I'd just finished my shower and rinsed off the shaving-soap when the front-door bell whirred violently. Slipping on my dressing-gown, I opened up.
Ackie was standing there, his eyes glittering with suppressed excitement. “H'yah,” he said, pushing his way in. His eye spotted the half-pint standing on the mantelpiece and he went straight across and sunk half of it.
“Finish it up,” I said dryly from the door, “don't mind me.”
Ackie shook his head and put the bottle back. “Never drink in the mornin',” he said. “Pity... that ain't bad liquor.”
I said: “Come into the bedroom while I finish dressing.”
He followed me in and sat on the edge of the bed.
“What's the excitement?” I asked, pulling on my shirt.
“I gotta job——” He broke off and gaped at me. “Hi!” he exclaimed, his eyes popping, “what the hell's the matter with your face?”
I shrugged. “Got into a little scrap last night,” I said carelessly. Tell Ackie that a dame had done this? Not a chance! The boys would rib me to death.
Ackie still stared. “Huh,” he said, “gettin' tough, eh?”
“You should have seen the other guys,” I said, knotting my tie carefully in the mirror. “Three great hoodlums set on me——”
“I know... I know....” Ackie grinned. “And you beat hell out of 'em all. Yeah! You don't have to tell me.”
“I ain't goin' to waste time tellin' you anythin' if you ain't goin' to believe it,” I said.
“Okay, then don't, 'cos I won't.”
I shoved my legs into my trousers. “Gettin' back to the point. What's the excitement?”
Ackie stiffened up, as if he suddenly remembered an urgent job. “Yeah,” he said, “I got somethin' for you. How'd you like to pick up a hundred bucks?”
I put on my coat and fixed my hair. Ackie giving away a hundred bucks was someone I didn't know. “Doin' what?”
“You know Colonel Kennedy?”
I turned my head and looked hard at Ackie, but his face was blank. “You don't have to ask that; you know I do.”
“Pretty thick with him, ain't you?”
“Come on, come on.” I stood over him. “What is this? What's Kennedy got to do with it?”
“Listen, Nick, we're in a jam. We gotta see this guy, an' we gotta talk to him.”
This sounded screwy to me. I sat on the table. “Why come an' see me?”
Ackie fidgeted. “Well, this guy's being difficult, see? He won't see anyone. We reckoned you could talk to him.”
My instinct told me that there was a story hanging to this. A story that might be big. Colonel Kennedy was one of those rich playboys with so much dough that he never found time to finish counting it. The kind of guy who gives away a couple of million and doesn't have his bank manager running round in circles.
Some time ago I helped this guy out of a jam. He was running in a yachting race with a nickel cup hanging to it. He could have bought up the whole cup factory if he'd wanted to, but no, he had to go out in a rough sea and try and win it. Just before the gun went, his crew broke his arm. There was Kennedy hopping mad because he thought the cup was escaping him. Well, I was around and I offered to help him out. Somehow or other we got home first, and that guy was tickled to death.

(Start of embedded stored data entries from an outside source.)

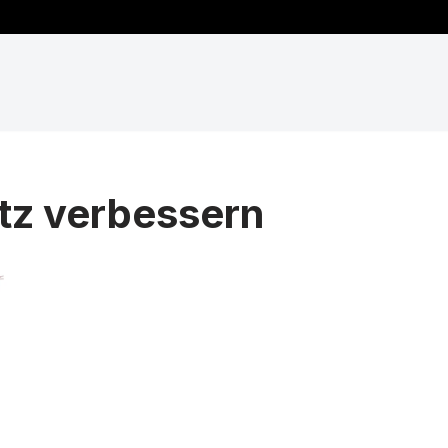
tz verbessern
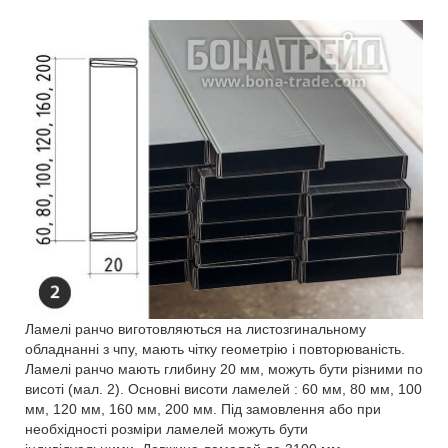
Ламелі ранчо виготовляються на листозгинальному
обладнанні з чпу, мають чітку геометрію і повторюваність.
Ламелі ранчо мають глибину 20 мм, можуть бути різними по
висоті (мал. 2). Основні висоти ламелей : 60 мм, 80 мм, 100
мм, 120 мм, 160 мм, 200 мм. Під замовлення або при
необхідності розміри ламелей можуть бути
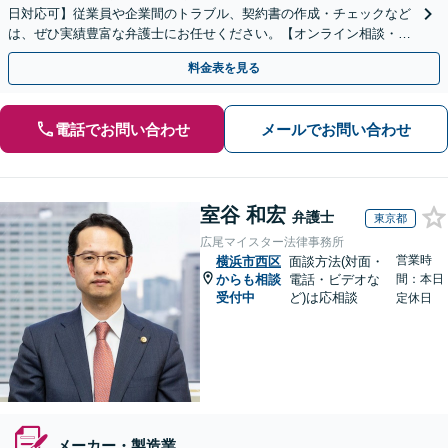
日対応可】従業員や企業間のトラブル、契約書の作成・チェックなど
は、ぜひ実績豊富な弁護士にお任せください。【オンライン相談・電
子契約に対応】
料金表を見る
電話でお問い合わせ
メールでお問い合わせ
室谷 和宏
弁護士
東京都
広尾マイスター法律事務所
営業時
横浜市西区
面談方法(対面・
からも相談
電話・ビデオな
間：本日
受付中
ど)は応相談
定休日
メーカー・製造業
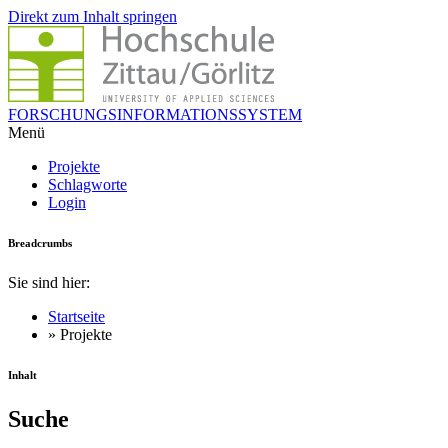
Direkt zum Inhalt springen
FORSCHUNGSINFORMATIONSSYSTEM
Menü
Projekte
Schlagworte
Login
Breadcrumbs
Sie sind hier:
Startseite
» Projekte
Inhalt
Suche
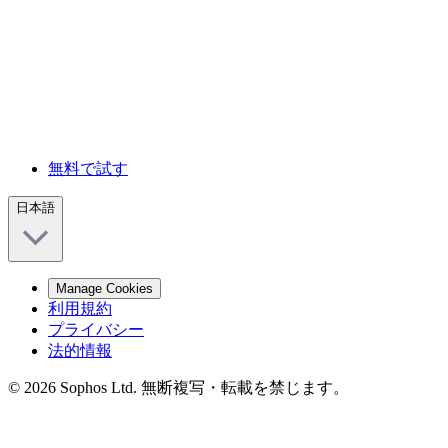
無料で試す
日本語
Manage Cookies
利用規約
プライバシー
法的情報
© 2026 Sophos Ltd. 無断複写・転載を禁じます。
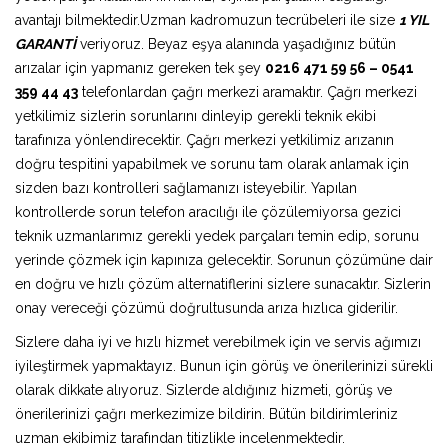
avantajı bilmektedir.Uzman kadromuzun tecrübeleri ile size
1 YIL
GARANTİ
veriyoruz. Beyaz eşya alanında yaşadığınız bütün
arızalar için yapmanız gereken tek şey
0216 471 59 56 – 0541
359 44 43
telefonlardan çağrı merkezi aramaktır. Çağrı merkezi
yetkilimiz sizlerin sorunlarını dinleyip gerekli teknik ekibi
tarafınıza yönlendirecektir. Çağrı merkezi yetkilimiz arızanın
doğru tespitini yapabilmek ve sorunu tam olarak anlamak için
sizden bazı kontrolleri sağlamanızı isteyebilir. Yapılan
kontrollerde sorun telefon aracılığı ile çözülemiyorsa gezici
teknik uzmanlarımız gerekli yedek parçaları temin edip, sorunu
yerinde çözmek için kapınıza gelecektir. Sorunun çözümüne dair
en doğru ve hızlı çözüm alternatiflerini sizlere sunacaktır. Sizlerin
onay vereceği çözümü doğrultusunda arıza hızlıca giderilir.
Sizlere daha iyi ve hızlı hizmet verebilmek için ve servis ağımızı
iyileştirmek yapmaktayız. Bunun için görüş ve önerilerinizi sürekli
olarak dikkate alıyoruz. Sizlerde aldığınız hizmeti, görüş ve
önerilerinizi çağrı merkezimize bildirin. Bütün bildirimleriniz
uzman ekibimiz tarafından titizlikle incelenmektedir.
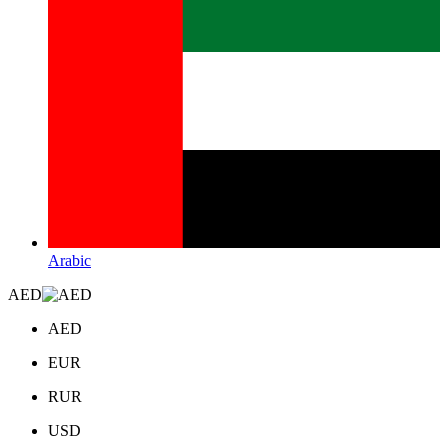
Arabic
AED
AED
EUR
RUR
USD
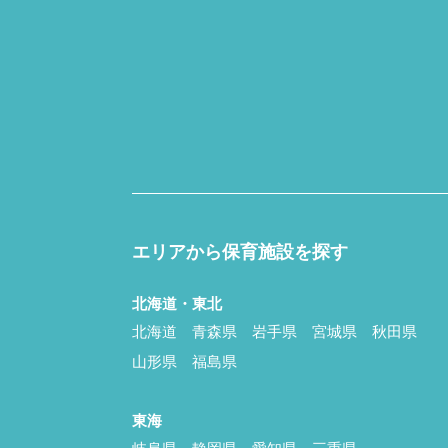
エリアから保育施設を探す
北海道・東北
北海道
青森県
岩手県
宮城県
秋田県
山形県
福島県
東海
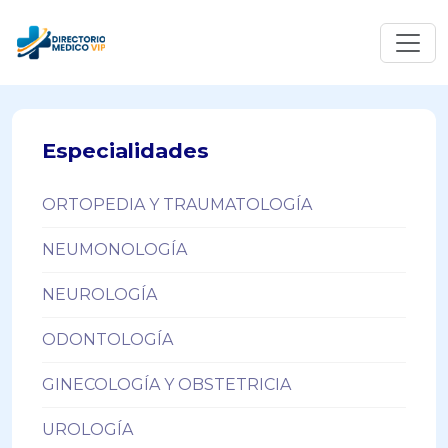
Especialidades
ORTOPEDIA Y TRAUMATOLOGÍA
NEUMONOLOGÍA
NEUROLOGÍA
ODONTOLOGÍA
GINECOLOGÍA Y OBSTETRICIA
UROLOGÍA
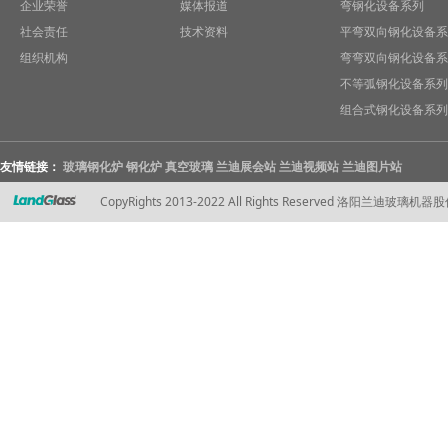
企业荣誉
媒体报道
弯钢化设备系列
社会责任
技术资料
平弯双向钢化设备系
组织机构
弯弯双向钢化设备系
不等弧钢化设备系列
组合式钢化设备系列
友情链接：
玻璃钢化炉
钢化炉
真空玻璃
兰迪展会站
兰迪视频站
兰迪图片站
CopyRights 2013-2022 All Rights Reserved 洛阳兰迪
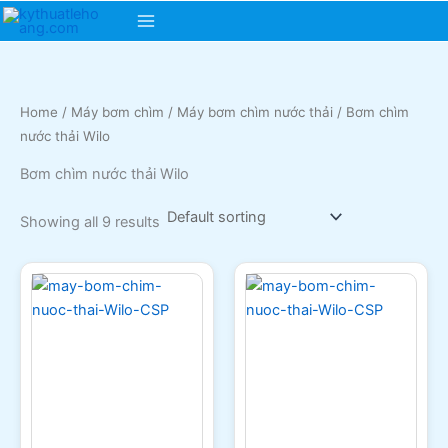
Skip
Main
to
content
Menu
Home
/
Máy bơm chìm
/
Máy bơm chìm nước thải
/ Bơm chìm
nước thải Wilo
Bơm chìm nước thải Wilo
Showing all 9 results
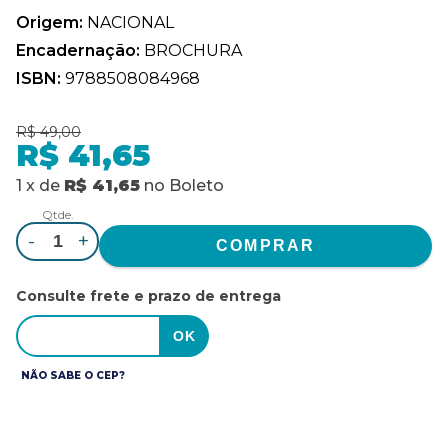
Origem:
NACIONAL
Encadernação:
BROCHURA
ISBN:
9788508084968
R$ 49,00
R$ 41,65
1
x
de
R$ 41,65
no
Boleto
Qtde.
-
+
Consulte frete e prazo de entrega
NÃO SABE O CEP?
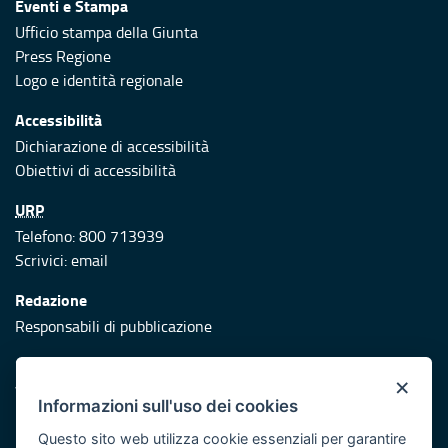
Eventi e Stampa
Ufficio stampa della Giunta
Press Regione
Logo e identità regionale
Accessibilità
Dichiarazione di accessibilità
Obiettivi di accessibilità
URP
Telefono: 800 713939
Scrivici:
email
Redazione
Responsabili di pubblicazione
Protezione civile
×
Vai al sito di Protezione Civile Puglia
Informazioni sull'uso dei cookies
Iniziativa finanziata con risorse del POR Puglia 2014/2020 -
Questo sito web utilizza cookie essenziali per garantire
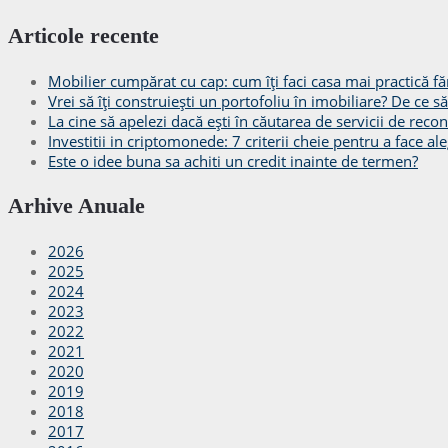
Articole recente
Mobilier cumpărat cu cap: cum îți faci casa mai practică făr
Vrei să îți construiești un portofoliu în imobiliare? De ce 
La cine să apelezi dacă ești în căutarea de servicii de recon
Investitii in criptomonede: 7 criterii cheie pentru a face ale
Este o idee buna sa achiti un credit inainte de termen?
Arhive Anuale
2026
2025
2024
2023
2022
2021
2020
2019
2018
2017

Doing Kennedy a favour meant something. For the first month I was nearly smothered with the things he used to send me. After four weeks of it I couldn't stand any more, so I changed my apartment and got under cover. Now here was Ackie asking me to go through it all over again.
“You'd better tell me the whole story,” I said, “I ain't movin' without it.”
Ackie groaned. “Listen, Bud,” he said earnestly, “this has gotta be done quick. Suppose you come with me an' let me tell you as we go.”
“Go? Where?”
“The Colonel's up at his fishing-place. You know where that is.”
I knew Kennedy had a retreat in the hills where he used to go when he wanted to get away from people. It was sixty or seventy miles out of town. I'd never been there, but I'd heard a lot about it. I was too much the newspaper man to waste time talking, so I grabbed my hat and what was left of the half-pint and went downstairs with Ackie. He'd got a big Packard outside, with two of the boys sitting in front. One of them nursed a camera complete with flashlight on his lap. They grinned at me as I got in the back with Ackie.
The way that Packard shot away from the kerb was nobody's business.
I lit a cigarette and settled down in the corner. There was plenty of room in the car and the springs were swell. “You do yourself well,” I said, bouncing a little to test the springs.
“Official car,” Ackie said. “This is somethin' big, Nick. The old man himself told me to get you.”
“Suppose you let me have it,” I said.